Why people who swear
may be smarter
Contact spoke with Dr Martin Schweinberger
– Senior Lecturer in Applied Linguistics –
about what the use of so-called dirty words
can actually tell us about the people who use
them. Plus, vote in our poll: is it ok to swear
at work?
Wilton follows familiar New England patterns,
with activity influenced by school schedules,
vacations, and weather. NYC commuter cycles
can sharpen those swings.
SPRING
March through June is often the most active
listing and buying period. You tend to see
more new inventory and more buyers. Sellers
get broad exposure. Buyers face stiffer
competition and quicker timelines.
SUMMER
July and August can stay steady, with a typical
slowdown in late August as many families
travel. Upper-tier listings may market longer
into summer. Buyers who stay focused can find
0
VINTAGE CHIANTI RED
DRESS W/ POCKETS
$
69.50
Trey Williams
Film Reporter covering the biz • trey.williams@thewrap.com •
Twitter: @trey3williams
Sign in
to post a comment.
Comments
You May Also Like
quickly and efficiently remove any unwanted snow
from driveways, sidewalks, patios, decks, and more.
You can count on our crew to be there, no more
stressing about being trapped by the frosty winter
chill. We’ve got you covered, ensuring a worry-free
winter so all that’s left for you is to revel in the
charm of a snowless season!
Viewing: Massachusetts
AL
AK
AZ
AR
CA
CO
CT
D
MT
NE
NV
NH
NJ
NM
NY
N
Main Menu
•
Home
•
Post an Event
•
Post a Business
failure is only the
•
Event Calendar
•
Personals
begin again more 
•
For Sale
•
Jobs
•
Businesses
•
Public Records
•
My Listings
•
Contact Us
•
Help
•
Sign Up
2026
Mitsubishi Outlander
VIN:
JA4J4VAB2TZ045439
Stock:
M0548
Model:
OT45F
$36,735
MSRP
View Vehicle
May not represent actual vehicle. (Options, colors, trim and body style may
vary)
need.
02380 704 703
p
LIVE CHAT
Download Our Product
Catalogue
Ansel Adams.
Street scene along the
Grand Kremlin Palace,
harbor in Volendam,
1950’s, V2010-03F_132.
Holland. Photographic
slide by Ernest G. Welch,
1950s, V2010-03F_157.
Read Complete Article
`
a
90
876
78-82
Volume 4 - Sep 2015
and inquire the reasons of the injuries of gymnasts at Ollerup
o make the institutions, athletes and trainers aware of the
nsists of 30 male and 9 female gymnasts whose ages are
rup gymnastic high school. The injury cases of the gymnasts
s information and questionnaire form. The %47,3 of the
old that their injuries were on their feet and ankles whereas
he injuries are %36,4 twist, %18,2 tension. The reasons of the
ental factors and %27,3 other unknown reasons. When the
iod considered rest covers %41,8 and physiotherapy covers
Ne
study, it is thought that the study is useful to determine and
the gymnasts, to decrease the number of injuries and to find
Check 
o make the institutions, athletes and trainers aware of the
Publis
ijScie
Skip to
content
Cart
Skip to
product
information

Assigned task:
Set out the rows as a numbered list, starting with the very first line and ending with the line that contains "stressing about being", both included, and skip any blank lines. List nothing beyond that line.

Solution:
1. Why people who swear
2. may be smarter
3. Contact spoke with Dr Martin Schweinberger
4. – Senior Lecturer in Applied Linguistics –
5. about what the use of so-called dirty words
6. can actually tell us about the people who use
7. them. Plus, vote in our poll: is it ok to swear
8. at work?
9. Wilton follows familiar New England patterns,
10. with activity influenced by school schedules,
11. vacations, and weather. NYC commuter cycles
12. can sharpen those swings.
13. SPRING
14. March through June is often the most active
15. listing and buying period. You tend to see
16. more new inventory and more buyers. Sellers
17. get broad exposure. Buyers face stiffer
18. competition and quicker timelines.
19. SUMMER
20. July and August can stay steady, with a typical
21. slowdown in late August as many families
22. travel. Upper-tier listings may market longer
23. into summer. Buyers who stay focused can find
24. 0
25. VINTAGE CHIANTI RED
26. DRESS W/ POCKETS
27. $
28. 69.50
29. Trey Williams
30. Film Reporter covering the biz • trey.williams@thewrap.com •
31. Twitter: @trey3williams
32. Sign in
33. to post a comment.
34. Comments
35. You May Also Like
36. quickly and efficiently remove any unwanted snow
37. from driveways, sidewalks, patios, decks, and more.
38. You can count on our crew to be there, no more
39. stressing about being trapped by the frosty winter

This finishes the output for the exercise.